==== EXTRACTED RECORDS

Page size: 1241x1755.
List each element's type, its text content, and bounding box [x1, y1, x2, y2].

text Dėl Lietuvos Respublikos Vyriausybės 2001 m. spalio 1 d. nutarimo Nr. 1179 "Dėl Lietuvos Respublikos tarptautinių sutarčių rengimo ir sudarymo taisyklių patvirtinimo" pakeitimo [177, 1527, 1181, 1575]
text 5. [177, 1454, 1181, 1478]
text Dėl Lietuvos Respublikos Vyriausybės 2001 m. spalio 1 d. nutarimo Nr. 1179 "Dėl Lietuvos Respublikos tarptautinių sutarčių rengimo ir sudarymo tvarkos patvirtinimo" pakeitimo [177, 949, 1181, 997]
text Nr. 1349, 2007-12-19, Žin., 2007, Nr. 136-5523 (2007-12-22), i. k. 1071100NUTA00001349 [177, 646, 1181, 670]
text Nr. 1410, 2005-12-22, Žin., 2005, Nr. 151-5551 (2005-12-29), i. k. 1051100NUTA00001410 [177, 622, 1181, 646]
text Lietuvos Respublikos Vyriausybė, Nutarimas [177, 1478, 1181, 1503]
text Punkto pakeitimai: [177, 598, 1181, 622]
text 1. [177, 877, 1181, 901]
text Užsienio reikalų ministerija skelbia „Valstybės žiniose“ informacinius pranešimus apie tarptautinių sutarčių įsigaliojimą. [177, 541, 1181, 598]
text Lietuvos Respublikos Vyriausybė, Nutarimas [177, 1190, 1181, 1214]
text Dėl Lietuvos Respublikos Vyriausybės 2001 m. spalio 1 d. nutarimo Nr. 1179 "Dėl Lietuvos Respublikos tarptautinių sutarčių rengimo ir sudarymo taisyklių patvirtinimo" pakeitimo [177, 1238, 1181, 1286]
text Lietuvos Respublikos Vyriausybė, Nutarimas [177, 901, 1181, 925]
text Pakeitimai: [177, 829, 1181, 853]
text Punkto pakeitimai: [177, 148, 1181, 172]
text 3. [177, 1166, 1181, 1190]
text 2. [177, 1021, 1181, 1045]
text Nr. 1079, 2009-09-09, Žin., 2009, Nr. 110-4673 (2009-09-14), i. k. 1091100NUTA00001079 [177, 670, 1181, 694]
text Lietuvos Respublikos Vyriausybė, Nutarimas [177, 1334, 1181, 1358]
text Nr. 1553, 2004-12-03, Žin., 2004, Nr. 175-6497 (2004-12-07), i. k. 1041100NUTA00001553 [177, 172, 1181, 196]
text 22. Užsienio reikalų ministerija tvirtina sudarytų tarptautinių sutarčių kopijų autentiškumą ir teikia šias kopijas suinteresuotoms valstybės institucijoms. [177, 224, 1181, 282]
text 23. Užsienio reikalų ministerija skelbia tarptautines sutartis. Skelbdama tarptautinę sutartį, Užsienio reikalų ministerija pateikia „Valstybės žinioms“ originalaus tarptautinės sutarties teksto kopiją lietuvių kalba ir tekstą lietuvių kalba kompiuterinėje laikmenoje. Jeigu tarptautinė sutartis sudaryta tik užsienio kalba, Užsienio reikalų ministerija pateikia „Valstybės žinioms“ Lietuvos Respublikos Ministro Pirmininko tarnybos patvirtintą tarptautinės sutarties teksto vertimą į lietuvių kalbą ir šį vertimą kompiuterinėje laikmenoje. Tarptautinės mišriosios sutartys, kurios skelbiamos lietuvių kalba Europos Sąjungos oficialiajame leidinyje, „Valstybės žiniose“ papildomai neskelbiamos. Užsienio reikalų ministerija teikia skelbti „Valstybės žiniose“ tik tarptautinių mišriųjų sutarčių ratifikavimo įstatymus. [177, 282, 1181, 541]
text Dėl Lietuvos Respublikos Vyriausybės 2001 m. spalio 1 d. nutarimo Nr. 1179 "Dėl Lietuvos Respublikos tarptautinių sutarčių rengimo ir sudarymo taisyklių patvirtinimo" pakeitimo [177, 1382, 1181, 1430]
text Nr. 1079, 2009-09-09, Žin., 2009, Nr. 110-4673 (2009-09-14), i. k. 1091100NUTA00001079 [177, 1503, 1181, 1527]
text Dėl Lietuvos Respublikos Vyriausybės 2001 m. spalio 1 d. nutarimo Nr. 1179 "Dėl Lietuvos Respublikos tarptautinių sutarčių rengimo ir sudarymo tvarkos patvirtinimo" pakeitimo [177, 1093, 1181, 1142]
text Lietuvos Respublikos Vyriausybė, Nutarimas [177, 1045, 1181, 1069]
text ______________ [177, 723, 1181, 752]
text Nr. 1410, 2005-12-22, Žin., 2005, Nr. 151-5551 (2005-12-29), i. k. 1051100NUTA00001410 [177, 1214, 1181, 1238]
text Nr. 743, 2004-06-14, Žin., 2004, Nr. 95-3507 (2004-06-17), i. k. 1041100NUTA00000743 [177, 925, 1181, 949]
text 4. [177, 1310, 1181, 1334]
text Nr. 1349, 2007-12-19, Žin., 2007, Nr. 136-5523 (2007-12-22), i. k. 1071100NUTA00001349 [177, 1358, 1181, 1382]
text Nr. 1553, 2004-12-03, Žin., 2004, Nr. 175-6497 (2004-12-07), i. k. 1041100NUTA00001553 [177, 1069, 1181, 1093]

========

• [OBJECTIVE] Lay out every line of the records above as a numbered list, leaving out the blank lines.

• [EXERCISE ANSWER]
1. Page size: 1241x1755.
2. List each element's type, its text content, and bounding box [x1, y1, x2, y2].
3. text Dėl Lietuvos Respublikos Vyriausybės 2001 m. spalio 1 d. nutarimo Nr. 1179 "Dėl Lietuvos Respublikos tarptautinių sutarčių rengimo ir sudarymo taisyklių patvirtinimo" pakeitimo [177, 1527, 1181, 1575]
4. text 5. [177, 1454, 1181, 1478]
5. text Dėl Lietuvos Respublikos Vyriausybės 2001 m. spalio 1 d. nutarimo Nr. 1179 "Dėl Lietuvos Respublikos tarptautinių sutarčių rengimo ir sudarymo tvarkos patvirtinimo" pakeitimo [177, 949, 1181, 997]
6. text Nr. 1349, 2007-12-19, Žin., 2007, Nr. 136-5523 (2007-12-22), i. k. 1071100NUTA00001349 [177, 646, 1181, 670]
7. text Nr. 1410, 2005-12-22, Žin., 2005, Nr. 151-5551 (2005-12-29), i. k. 1051100NUTA00001410 [177, 622, 1181, 646]
8. text Lietuvos Respublikos Vyriausybė, Nutarimas [177, 1478, 1181, 1503]
9. text Punkto pakeitimai: [177, 598, 1181, 622]
10. text 1. [177, 877, 1181, 901]
11. text Užsienio reikalų ministerija skelbia „Valstybės žiniose“ informacinius pranešimus apie tarptautinių sutarčių įsigaliojimą. [177, 541, 1181, 598]
12. text Lietuvos Respublikos Vyriausybė, Nutarimas [177, 1190, 1181, 1214]
13. text Dėl Lietuvos Respublikos Vyriausybės 2001 m. spalio 1 d. nutarimo Nr. 1179 "Dėl Lietuvos Respublikos tarptautinių sutarčių rengimo ir sudarymo taisyklių patvirtinimo" pakeitimo [177, 1238, 1181, 1286]
14. text Lietuvos Respublikos Vyriausybė, Nutarimas [177, 901, 1181, 925]
15. text Pakeitimai: [177, 829, 1181, 853]
16. text Punkto pakeitimai: [177, 148, 1181, 172]
17. text 3. [177, 1166, 1181, 1190]
18. text 2. [177, 1021, 1181, 1045]
19. text Nr. 1079, 2009-09-09, Žin., 2009, Nr. 110-4673 (2009-09-14), i. k. 1091100NUTA00001079 [177, 670, 1181, 694]
20. text Lietuvos Respublikos Vyriausybė, Nutarimas [177, 1334, 1181, 1358]
21. text Nr. 1553, 2004-12-03, Žin., 2004, Nr. 175-6497 (2004-12-07), i. k. 1041100NUTA00001553 [177, 172, 1181, 196]
22. text 22. Užsienio reikalų ministerija tvirtina sudarytų tarptautinių sutarčių kopijų autentiškumą ir teikia šias kopijas suinteresuotoms valstybės institucijoms. [177, 224, 1181, 282]
23. text 23. Užsienio reikalų ministerija skelbia tarptautines sutartis. Skelbdama tarptautinę sutartį, Užsienio reikalų ministerija pateikia „Valstybės žinioms“ originalaus tarptautinės sutarties teksto kopiją lietuvių kalba ir tekstą lietuvių kalba kompiuterinėje laikmenoje. Jeigu tarptautinė sutartis sudaryta tik užsienio kalba, Užsienio reikalų ministerija pateikia „Valstybės žinioms“ Lietuvos Respublikos Ministro Pirmininko tarnybos patvirtintą tarptautinės sutarties teksto vertimą į lietuvių kalbą ir šį vertimą kompiuterinėje laikmenoje. Tarptautinės mišriosios sutartys, kurios skelbiamos lietuvių kalba Europos Sąjungos oficialiajame leidinyje, „Valstybės žiniose“ papildomai neskelbiamos. Užsienio reikalų ministerija teikia skelbti „Valstybės žiniose“ tik tarptautinių mišriųjų sutarčių ratifikavimo įstatymus. [177, 282, 1181, 541]
24. text Dėl Lietuvos Respublikos Vyriausybės 2001 m. spalio 1 d. nutarimo Nr. 1179 "Dėl Lietuvos Respublikos tarptautinių sutarčių rengimo ir sudarymo taisyklių patvirtinimo" pakeitimo [177, 1382, 1181, 1430]
25. text Nr. 1079, 2009-09-09, Žin., 2009, Nr. 110-4673 (2009-09-14), i. k. 1091100NUTA00001079 [177, 1503, 1181, 1527]
26. text Dėl Lietuvos Respublikos Vyriausybės 2001 m. spalio 1 d. nutarimo Nr. 1179 "Dėl Lietuvos Respublikos tarptautinių sutarčių rengimo ir sudarymo tvarkos patvirtinimo" pakeitimo [177, 1093, 1181, 1142]
27. text Lietuvos Respublikos Vyriausybė, Nutarimas [177, 1045, 1181, 1069]
28. text ______________ [177, 723, 1181, 752]
29. text Nr. 1410, 2005-12-22, Žin., 2005, Nr. 151-5551 (2005-12-29), i. k. 1051100NUTA00001410 [177, 1214, 1181, 1238]
30. text Nr. 743, 2004-06-14, Žin., 2004, Nr. 95-3507 (2004-06-17), i. k. 1041100NUTA00000743 [177, 925, 1181, 949]
31. text 4. [177, 1310, 1181, 1334]
32. text Nr. 1349, 2007-12-19, Žin., 2007, Nr. 136-5523 (2007-12-22), i. k. 1071100NUTA00001349 [177, 1358, 1181, 1382]
33. text Nr. 1553, 2004-12-03, Žin., 2004, Nr. 175-6497 (2004-12-07), i. k. 1041100NUTA00001553 [177, 1069, 1181, 1093]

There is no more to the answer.